JAKARTA, 18 September 2025 – Penunjukan Djamari Chaniago sebagai Menteri Koordinator Bidang Politik dan Keamanan (Menko Polkam) oleh Presiden Prabowo Subianto dinilai menjadi bukti bahwa Prabowo bukanlah sosok yang menyimpan dendam masa lalu.
Hal ini disampaikan oleh peneliti Indonesia Strategic and Defence Studies (ISDS) Edna Caroline Pattisina. Ia menilai langkah Prabowo melantik Djamari menunjukkan sikap rekonsiliasi, mengingat Djamari pernah menjadi sekretaris Dewan Kehormatan Perwira (DKP) yang merekomendasikan pemecatan Prabowo pada 1998.
“Presiden Prabowo berusaha tidak mengedepankan dendam, meski punya sejarah panjang dengan Djamari. Justru ia merujuk pada pengalaman dan hubungan personal yang sudah terjalin sejak masa Akabri,” kata Edna, Rabu (17/9/2025).
Edna menambahkan, kedekatan keduanya terjalin sejak masa pendidikan di Akabri. Djamari yang merupakan lulusan 1971, pernah menjadi komandan bagi Prabowo yang kemudian bergabung dengan angkatan 1974. Hubungan personal ini berlanjut hingga kemudian Djamari bergabung dengan Partai Gerindra besutan Prabowo.
Selain memiliki rekam jejak di militer, Djamari juga pernah menjadi anggota MPR periode 1997–1998 sebelum menekuni dunia bisnis.

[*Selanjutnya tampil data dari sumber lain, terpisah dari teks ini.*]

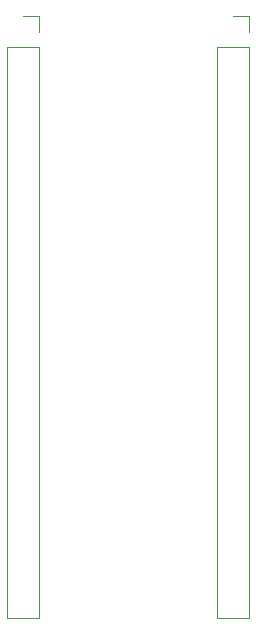
<source format=gbr>
%TF.GenerationSoftware,KiCad,Pcbnew,9.0.6*%
%TF.CreationDate,2026-01-01T23:14:18-05:00*%
%TF.ProjectId,rp2040 better,72703230-3430-4206-9265-747465722e6b,rev?*%
%TF.SameCoordinates,Original*%
%TF.FileFunction,Legend,Bot*%
%TF.FilePolarity,Positive*%
%FSLAX46Y46*%
G04 Gerber Fmt 4.6, Leading zero omitted, Abs format (unit mm)*
G04 Created by KiCad (PCBNEW 9.0.6) date 2026-01-01 23:14:18*
%MOMM*%
%LPD*%
G01*
G04 APERTURE LIST*
%ADD10C,0.120000*%
G04 APERTURE END LIST*
D10*
%TO.C,J3*%
X193240000Y-105010000D02*
X190480000Y-105010000D01*
X193240000Y-56640000D02*
X193240000Y-105010000D01*
X193240000Y-56640000D02*
X190480000Y-56640000D01*
X193240000Y-55370000D02*
X193240000Y-53990000D01*
X193240000Y-53990000D02*
X191860000Y-53990000D01*
X190480000Y-56640000D02*
X190480000Y-105010000D01*
%TO.C,J4*%
X211020000Y-105010000D02*
X208260000Y-105010000D01*
X211020000Y-56640000D02*
X211020000Y-105010000D01*
X211020000Y-56640000D02*
X208260000Y-56640000D01*
X211020000Y-55370000D02*
X211020000Y-53990000D01*
X211020000Y-53990000D02*
X209640000Y-53990000D01*
X208260000Y-56640000D02*
X208260000Y-105010000D01*
%TD*%
M02*

</source>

Menurut Edna, pengangkatan Djamari menegaskan pentingnya faktor senioritas dalam tradisi militer, terlebih posisi Menko Polkam menuntut figur yang mampu mengoordinasikan TNI, Polri, dan Kementerian Pertahanan.
“Dengan anugerah pangkat Jenderal Kehormatan, Djamari kini punya otoritas penuh untuk menjalankan fungsi koordinasi. Apalagi jajaran di bawahnya juga diisi purnawirawan bintang tiga TNI AD,” jelasnya.
Sebelumnya, posisi Menko Polkam sempat dijabat sementara oleh Menteri Pertahanan Sjafrie Sjamsoeddin setelah Prabowo mencopot Budi Gunawan pada 8 September 2025. Djamari resmi dilantik pada Rabu (17/9/2025) di Istana Merdeka, Jakarta.